3. All-Out Dominance From The Thunder
The cleanest part of Shai Gilgeous-Alexander’s MVP case may be the team context around him. The Thunder are not just winning. The Thunder are overwhelming the league. After the win over the Nuggets, they improved to 51-15, the best record in the NBA and the top mark in the West, three games ahead of the Spurs and 11.5 games clear of Jokic’s Nuggets. In an award race where team success still matters, that gap is hard to ignore. Gilgeous-Alexander is not carrying a good team to a respectable seed. He is leading the league’s standard-bearer.
And this is not some fake contender built only on one end. The Thunder have the NBA’s best defensive rating at 107.5 and the league’s best net rating at 10.9. Their offense has also been elite, ranking fifth at 118.4 points per 100 possessions. So the broad point still holds: The Thunder have been dominant on both sides of the ball, and far more complete than every other serious MVP team. The Nuggets have the league’s No. 1 offense, but sit just 23rd in defensive rating. That is the difference. Jokic has had to win shootouts. Gilgeous-Alexander has led a machine that controls games in every style.

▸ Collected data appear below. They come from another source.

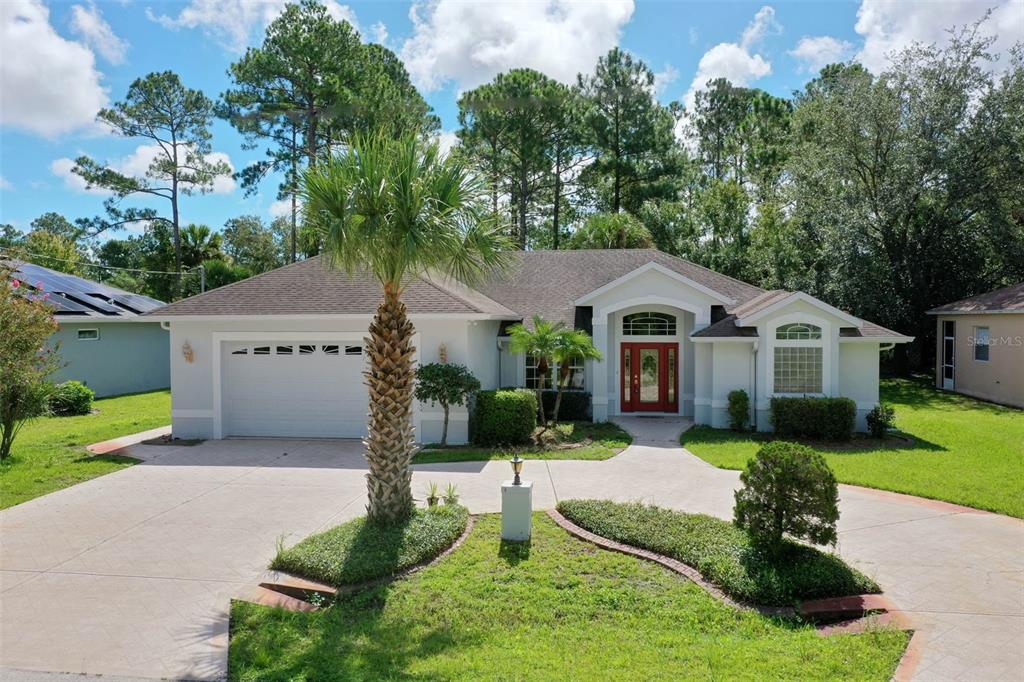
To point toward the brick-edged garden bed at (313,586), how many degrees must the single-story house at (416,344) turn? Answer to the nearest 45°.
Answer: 0° — it already faces it

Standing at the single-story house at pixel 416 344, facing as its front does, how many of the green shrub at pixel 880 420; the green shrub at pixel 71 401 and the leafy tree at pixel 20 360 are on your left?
1

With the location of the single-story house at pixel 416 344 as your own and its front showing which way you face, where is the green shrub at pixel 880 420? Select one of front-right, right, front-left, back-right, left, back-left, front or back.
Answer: left

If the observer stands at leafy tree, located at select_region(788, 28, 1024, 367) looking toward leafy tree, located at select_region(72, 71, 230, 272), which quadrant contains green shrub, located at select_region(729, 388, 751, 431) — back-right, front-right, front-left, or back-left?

The head-to-head results make the case even stronger. The Thunder are 3-0 against the Nuggets, which gives Gilgeous-Alexander a direct edge over Jokic in the biggest individual race on the board. They are also 1-0 over the Lakers so far, which matters because Luka Doncic is still one of the league’s biggest superstar benchmarks even if he has fallen behind in the MVP chase. Against the Rockets, Shai is 2-0, beating the 4th seed in the West with no losses when Shai is available. The Thunder have consistently handled the top of the conference better than anyone else.
The only real exceptions are the few elite young stars who have actually pushed back. Anthony Edwards is 2-1 against the Thunder this season, and the Spurs are 4-1 against the Thunder, giving Victor Wembanyama the strongest team-level case of anyone against them. That actually strengthens the broader argument. Everyone else at the top has spent the year trying to prove they belong in the Thunder’s tier. Most have failed.